# Do I need a ceiling support box, contractor telling me no



## cleuci (Oct 26, 2014)

Hi, I'm in process of getting quotes from contractors for installing my stove pipe and chimney. This one guy who seems to be reasonably priced, is telling me I don't need a ceiling support box as there is an attic area. He also said what I will have is roof support. Everything I read online it seems like with a cathedral ceiling that I should have a ceiling support box. My install location is in a corner in my great room. Pipe is going to run straight up from the back of the stove thru the roof.
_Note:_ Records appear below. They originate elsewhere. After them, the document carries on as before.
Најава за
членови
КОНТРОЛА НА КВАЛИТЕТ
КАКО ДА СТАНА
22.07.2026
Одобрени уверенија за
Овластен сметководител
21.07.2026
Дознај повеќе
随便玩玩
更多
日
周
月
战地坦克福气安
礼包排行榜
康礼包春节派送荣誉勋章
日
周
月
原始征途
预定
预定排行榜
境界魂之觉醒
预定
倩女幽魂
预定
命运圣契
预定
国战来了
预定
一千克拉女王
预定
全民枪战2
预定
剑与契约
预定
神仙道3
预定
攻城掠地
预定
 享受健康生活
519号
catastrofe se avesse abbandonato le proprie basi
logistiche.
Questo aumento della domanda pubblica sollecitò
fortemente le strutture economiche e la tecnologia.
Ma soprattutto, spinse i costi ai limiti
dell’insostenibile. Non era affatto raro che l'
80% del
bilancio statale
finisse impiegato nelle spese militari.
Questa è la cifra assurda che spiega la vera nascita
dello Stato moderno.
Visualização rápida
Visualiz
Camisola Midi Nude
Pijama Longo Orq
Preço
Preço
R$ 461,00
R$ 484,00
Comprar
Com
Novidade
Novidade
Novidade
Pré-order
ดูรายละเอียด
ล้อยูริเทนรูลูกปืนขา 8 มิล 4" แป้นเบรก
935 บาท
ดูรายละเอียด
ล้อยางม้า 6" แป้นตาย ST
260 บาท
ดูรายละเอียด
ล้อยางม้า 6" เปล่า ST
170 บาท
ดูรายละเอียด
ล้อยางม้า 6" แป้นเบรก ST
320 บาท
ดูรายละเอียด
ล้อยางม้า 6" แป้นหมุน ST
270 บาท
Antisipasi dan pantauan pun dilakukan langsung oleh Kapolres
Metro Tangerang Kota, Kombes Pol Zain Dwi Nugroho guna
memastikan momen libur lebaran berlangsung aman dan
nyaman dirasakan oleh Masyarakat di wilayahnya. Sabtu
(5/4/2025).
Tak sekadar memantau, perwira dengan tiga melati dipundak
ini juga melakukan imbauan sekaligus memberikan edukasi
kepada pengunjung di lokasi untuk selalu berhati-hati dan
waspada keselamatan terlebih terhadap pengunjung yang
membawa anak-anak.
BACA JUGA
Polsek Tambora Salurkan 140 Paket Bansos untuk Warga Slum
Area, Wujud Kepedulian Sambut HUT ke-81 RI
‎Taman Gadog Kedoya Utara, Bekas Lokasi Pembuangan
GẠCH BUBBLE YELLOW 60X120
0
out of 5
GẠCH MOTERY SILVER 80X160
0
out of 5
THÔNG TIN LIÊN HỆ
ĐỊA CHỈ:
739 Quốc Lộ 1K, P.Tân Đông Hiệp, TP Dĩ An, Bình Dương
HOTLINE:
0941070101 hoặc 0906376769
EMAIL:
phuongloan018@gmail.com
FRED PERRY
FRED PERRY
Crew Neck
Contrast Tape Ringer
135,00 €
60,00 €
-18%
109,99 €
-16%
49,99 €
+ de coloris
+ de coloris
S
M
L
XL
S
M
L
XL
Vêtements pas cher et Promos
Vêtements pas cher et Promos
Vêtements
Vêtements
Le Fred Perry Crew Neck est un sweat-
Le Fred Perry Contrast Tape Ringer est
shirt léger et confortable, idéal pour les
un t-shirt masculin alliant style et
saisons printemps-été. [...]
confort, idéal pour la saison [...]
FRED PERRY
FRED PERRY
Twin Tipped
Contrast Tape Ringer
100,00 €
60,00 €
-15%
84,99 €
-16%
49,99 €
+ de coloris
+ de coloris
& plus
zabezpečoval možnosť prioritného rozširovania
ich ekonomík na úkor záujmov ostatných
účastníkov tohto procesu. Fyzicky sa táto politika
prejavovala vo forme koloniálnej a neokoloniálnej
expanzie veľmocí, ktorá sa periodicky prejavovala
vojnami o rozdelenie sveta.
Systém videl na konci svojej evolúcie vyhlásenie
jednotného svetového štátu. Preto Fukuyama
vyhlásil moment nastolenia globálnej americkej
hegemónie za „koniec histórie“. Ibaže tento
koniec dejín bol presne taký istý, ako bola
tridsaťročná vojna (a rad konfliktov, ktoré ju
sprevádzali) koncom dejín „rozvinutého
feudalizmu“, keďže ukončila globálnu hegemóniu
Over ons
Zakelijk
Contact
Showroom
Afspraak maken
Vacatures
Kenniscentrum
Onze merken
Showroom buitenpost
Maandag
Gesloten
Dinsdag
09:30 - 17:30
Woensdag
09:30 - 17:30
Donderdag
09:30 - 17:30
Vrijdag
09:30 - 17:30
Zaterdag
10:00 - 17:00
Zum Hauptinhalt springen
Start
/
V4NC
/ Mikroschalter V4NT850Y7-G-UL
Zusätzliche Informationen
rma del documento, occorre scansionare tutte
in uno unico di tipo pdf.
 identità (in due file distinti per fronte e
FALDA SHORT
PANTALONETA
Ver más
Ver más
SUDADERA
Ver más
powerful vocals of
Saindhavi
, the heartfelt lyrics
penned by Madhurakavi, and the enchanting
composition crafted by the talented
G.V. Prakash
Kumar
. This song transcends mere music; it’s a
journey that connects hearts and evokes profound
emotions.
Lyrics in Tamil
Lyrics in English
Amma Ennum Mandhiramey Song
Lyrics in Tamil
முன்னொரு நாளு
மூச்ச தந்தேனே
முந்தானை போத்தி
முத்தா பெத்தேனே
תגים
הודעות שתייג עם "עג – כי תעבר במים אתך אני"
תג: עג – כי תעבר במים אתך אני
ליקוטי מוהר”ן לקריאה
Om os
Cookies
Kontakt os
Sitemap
It's about 8' or so from stove to ceiling (double wall pipe) then about 8' of duravent chimney above the roof with what he says with roof support. Here is a pic of my install location. Do I need a ceiling support box. This guy trying to cut corners? Thanks for your expertise!


----------



## DAKSY (Oct 26, 2014)

Tell your so-called contractor to install the box. If he won't do it, find one who will. It is needed for both clearance to combustibles & aesthetics.


----------



## cleuci (Oct 26, 2014)

If you're telling me it's recommended or that I really should have a ceiling support box, I'll simply go with someone else, as I don't trust he will do any of it correctly if he's wrong about this. Thank you.


----------



## Woody Stover (Oct 26, 2014)

cleuci said:


> I'll simply go with someone else, as I don't trust he will do any of it correctly


Yeah, I have a real hard time trusting  "pros."


----------



## bmblank (Oct 26, 2014)

I don't understand what would be done in place of a ceiling support. There's gotta be something there.


----------



## bholler (Oct 26, 2014)

Some companies make supports that mount to the roof that would work but you would still need something to finish off the inside so i dont see any reason not to go with a support box it is the right part for your situation.


----------



## kennyp2339 (Oct 26, 2014)

I would skip this contractor, the only way I see not using a support box is directly installing triple wall pipe to the stove collar (I think an adaptor would be needed) and you can only support 30ft of pipe, a typical install is double wall out of the stove (single wall can be used but it is not recommended) then it gets terminated into a ceiling support box, from the top of the box triple wall out through the roof with an attic insulation shield. those ceiling support boxes force the triple wall to have the proper clearance's, also  the box has a height of 15" and that helps keep the attic insulation away from the pipe. I prefer a support box.


----------



## bholler (Oct 26, 2014)

Single wall is just fine in most applications and i would not recommend triple wall at all use insulated double wall.   It absolutely could be done in other ways And be supported just fine but from the description of this install i absolutly agree that the support box is the right component.


----------



## begreen (Oct 26, 2014)

bmblank said:


> I don't understand what would be done in place of a ceiling support. There's gotta be something there.


Metalbestos UltraTemp has this option. They make a pipe section with the bracket attached to the pipe. It's called a roof support kit, part RSK. There is an adjustable trim piece for sloped ceilings. MB6T-PCPAJ12 Not my favorite method of installation but it is valid. I prefer the cathedral ceiling support box.





What I don't understand is how is there an attic area above this cathedral ceiling?


----------



## Lumber-Jack (Oct 26, 2014)

begreen said:


> What I don't understand is how is there an attic area above this cathedral ceiling?


Scissor trusses create open cathedral ceilings but depending on the design (roof pitch versus ceiling pitch) of the truss you can still end up with a fairly large "attic" space.


----------



## begreen (Oct 26, 2014)

That helps, thanks. I can see this being an awkward installation. It could be hard to do a proper attic insulation shield depending on the height of the attic gap. @cleuci ask the installer what they will be doing for an attic insulation shield in this installation.


----------



## bholler (Oct 26, 2014)

Yeah i have done a few of those and they can be a real PITA.


----------



## webby3650 (Oct 26, 2014)

We install in scissor truss homes all the time. If the box will reach the roof deck, we cut the angle on it and push it all the way up. If there is no attic access, then I do the attic insulation shield from the roof, before I install the flashing. It's not a big deal.
Also, there is nothing wrong with using the roof support the contractor wants to use. It's perfectly acceptable. I prefer the ceiling support box though, it's more common.


----------



## bholler (Oct 26, 2014)

Yes we usually do similar webby if the box isnt long enough we usually extend it so it reaches.


----------